DeepSeek Emerges as Challenger to OpenAI and Meta
What happened
The rapid rise of Chinese AI firm DeepSeek is reportedly shaking up the large language model landscape, presenting a new competitive threat to established leaders like OpenAI and Meta. The proliferation of powerful foundation models from new players requires product teams to evaluate and deploy across a more diverse LLM ecosystem.
Why it matters
- DeepSeek was founded in May 2023 by Liang Wenfeng, who also co-founded the Chinese quantitative hedge fund High-Flyer. The company leverages a resource-efficient approach, reportedly training its V3 model with just 2,000 NVIDIA H800 chips for under $6 million, a fraction of the cost reported for training competitors' models. - The company's DeepSeek-V2 model is a Mixture-of-Experts (MoE) model with 236 billion total parameters, but only activates 21 billion for each token, optimizing training costs and inference speed. This model was trained on a corpus of 8.1 trillion tokens, with a focus on English and Chinese data. - For efficient inference, DeepSeek-V2 utilizes a Multi-head Latent Attention (MLA) mechanism, which reduces the key-value (KV) cache requirements. This innovation allows for a context length of up to 128,000 tokens. - In code generation benchmarks, DeepSeek-Coder-V2 has shown performance comparable to or better than closed-source models like GPT4-Turbo, Claude 3 Opus, and Gemini 1.5 Pro. This MoE code model expanded its programming language support from 86 to 338 and increased its context length from 16K to 128K tokens. - On mathematics benchmarks, the DeepSeek-R1 model has demonstrated strong reasoning capabilities, outperforming OpenAI's o1-1217 on the MATH-500 benchmark with a score of 97.3% and scoring competitively on the AIME 2024 benchmark. - DeepSeek has adopted an open-source approach for some of its models, releasing model weights and detailed technical papers to foster community collaboration and transparency. This contrasts with the more "black-box" approach of some competitors.
Key numbers
- - DeepSeek was founded in May 2023 by Liang Wenfeng, who also co-founded the Chinese quantitative hedge fund High-Flyer.

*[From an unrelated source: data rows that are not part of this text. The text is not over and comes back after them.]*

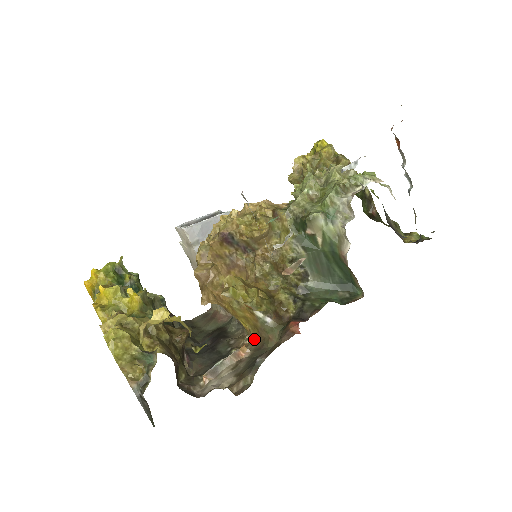
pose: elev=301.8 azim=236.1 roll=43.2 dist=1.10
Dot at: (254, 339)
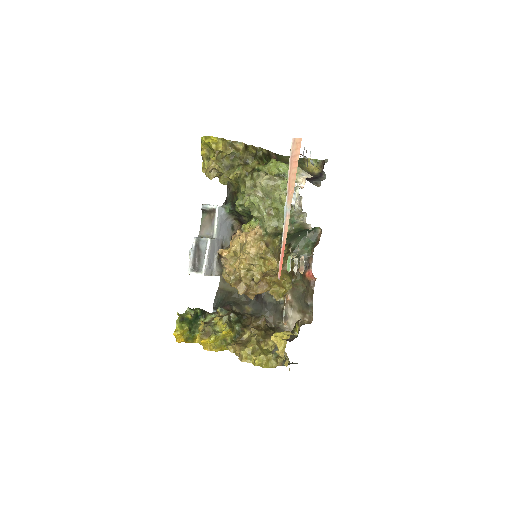
Dot at: occluded
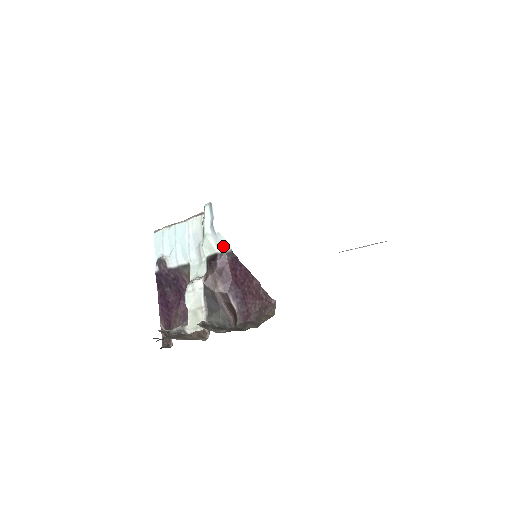
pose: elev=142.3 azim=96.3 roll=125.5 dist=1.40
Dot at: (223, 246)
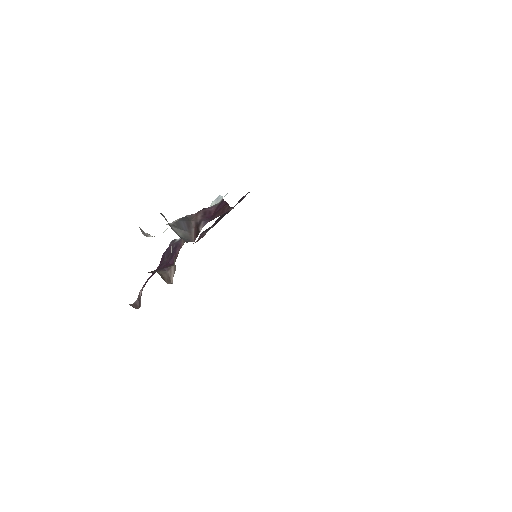
Dot at: (219, 201)
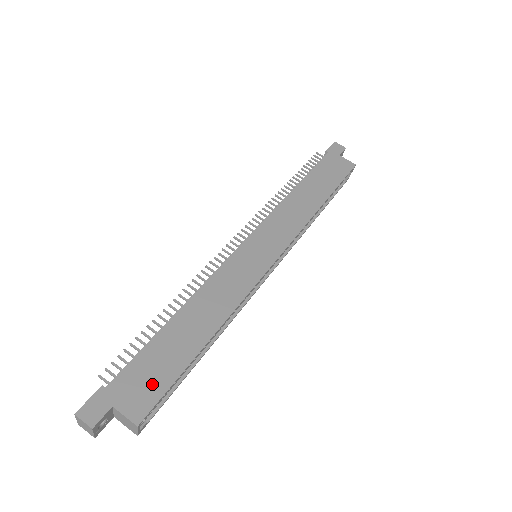
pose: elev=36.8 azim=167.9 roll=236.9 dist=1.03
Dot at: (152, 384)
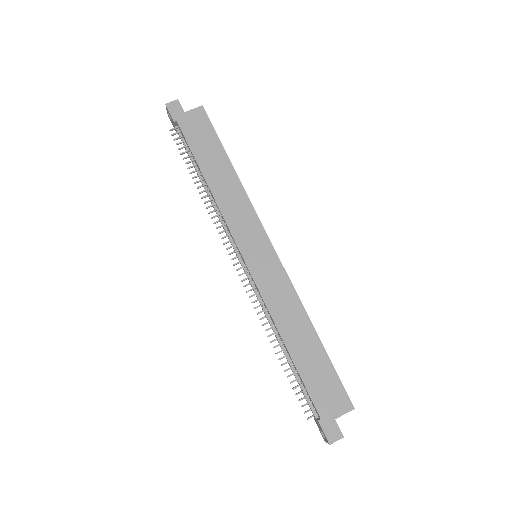
Dot at: (331, 388)
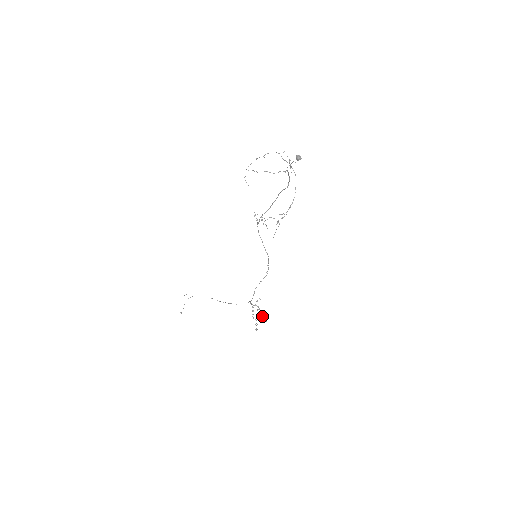
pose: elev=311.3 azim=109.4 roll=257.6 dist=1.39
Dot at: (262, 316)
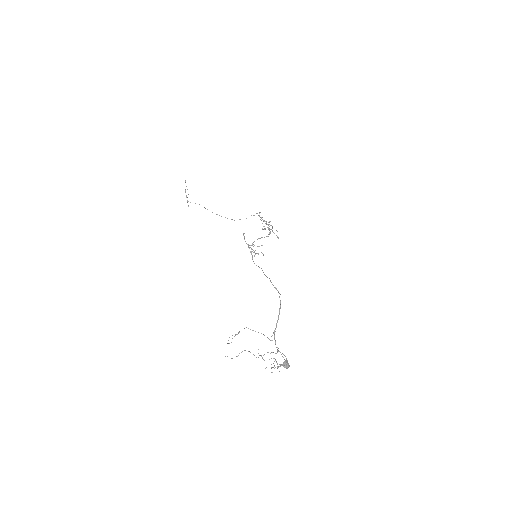
Dot at: occluded
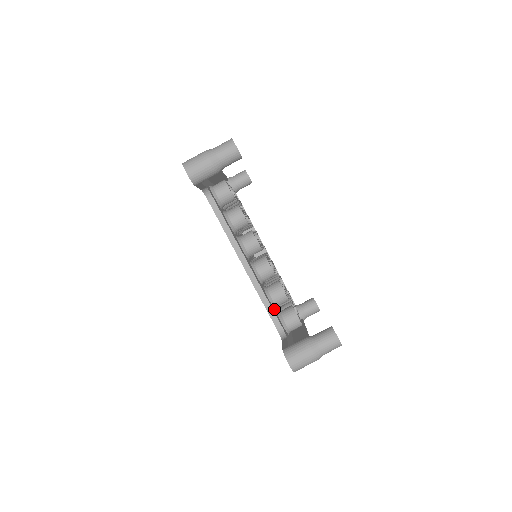
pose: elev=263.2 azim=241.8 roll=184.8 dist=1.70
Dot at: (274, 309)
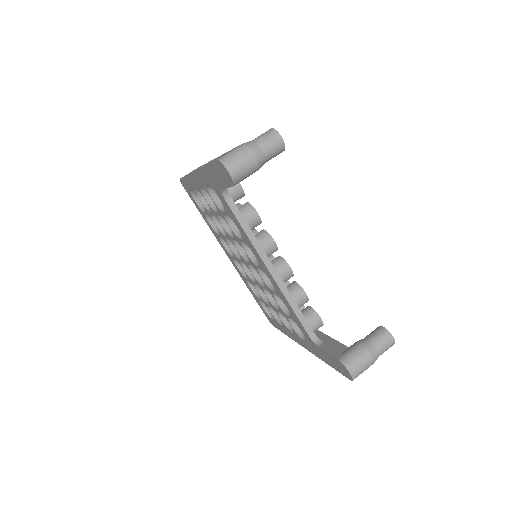
Dot at: occluded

- The company leverages a resource-efficient approach, reportedly training its V3 model with just 2,000 NVIDIA H800 chips for under $6 million, a fraction of the cost reported for training competitors' models.
- The company's DeepSeek-V2 model is a Mixture-of-Experts (MoE) model with 236 billion total parameters, but only activates 21 billion for each token, optimizing training costs and inference speed.
- This model was trained on a corpus of 8.1 trillion tokens, with a focus on English and Chinese data.
What happens next
- DeepSeek was founded in May 2023 by Liang Wenfeng, who also co-founded the Chinese quantitative hedge fund High-Flyer.
Quick answers
What happened in DeepSeek Emerges as Challenger to OpenAI and Meta?
The rapid rise of Chinese AI firm DeepSeek is reportedly shaking up the large language model landscape, presenting a new competitive threat to established leaders like OpenAI and Meta. The proliferation of powerful foundation models from new players requires product teams to evaluate and deploy across a more diverse LLM ecosystem.
Why does DeepSeek Emerges as Challenger to OpenAI and Meta matter?
DeepSeek was founded in May 2023 by Liang Wenfeng, who also co-founded the Chinese quantitative hedge fund High-Flyer. The company leverages a resource-efficient approach, reportedly training its V3 model with just 2,000 NVIDIA H800 chips for under $6 million, a fraction of the cost reported for training competitors' models. The company's DeepSeek-V2 model is a Mixture-of-Experts (MoE) model with 236 billion total parameters, but only activates 21 billion for each token, optimizing training costs and inference speed. This model was trained on a corpus of 8.1 trillion tokens, with a focus on English and Chinese data. For efficient inference, DeepSeek-V2 utilizes a Multi-head Latent Attention (MLA) mechanism, which reduces the key-value (KV) cache requirements. This innovation allows for a context length of up to 128,000 tokens. In code generation benchmarks, DeepSeek-Coder-V2 has shown performance comparable to or better than closed-source models like GPT4-Turbo, Claude 3 Opus, and Gemini 1.5 Pro. This MoE code model expanded its programming language support from 86 to 338 and increased its context length from 16K to 128K tokens. On mathematics benchmarks, the DeepSeek-R1 model has demonstrated strong reasoning capabilities, outperforming OpenAI's o1-1217 on the MATH-500 benchmark with a score of 97.3% and scoring competitively on the AIME 2024 benchmark. DeepSeek has adopted an open-source approach for some of its models, releasing model weights and detailed technical papers to foster community collaboration and transparency. This contrasts with the more "black-box" approach of some competitors.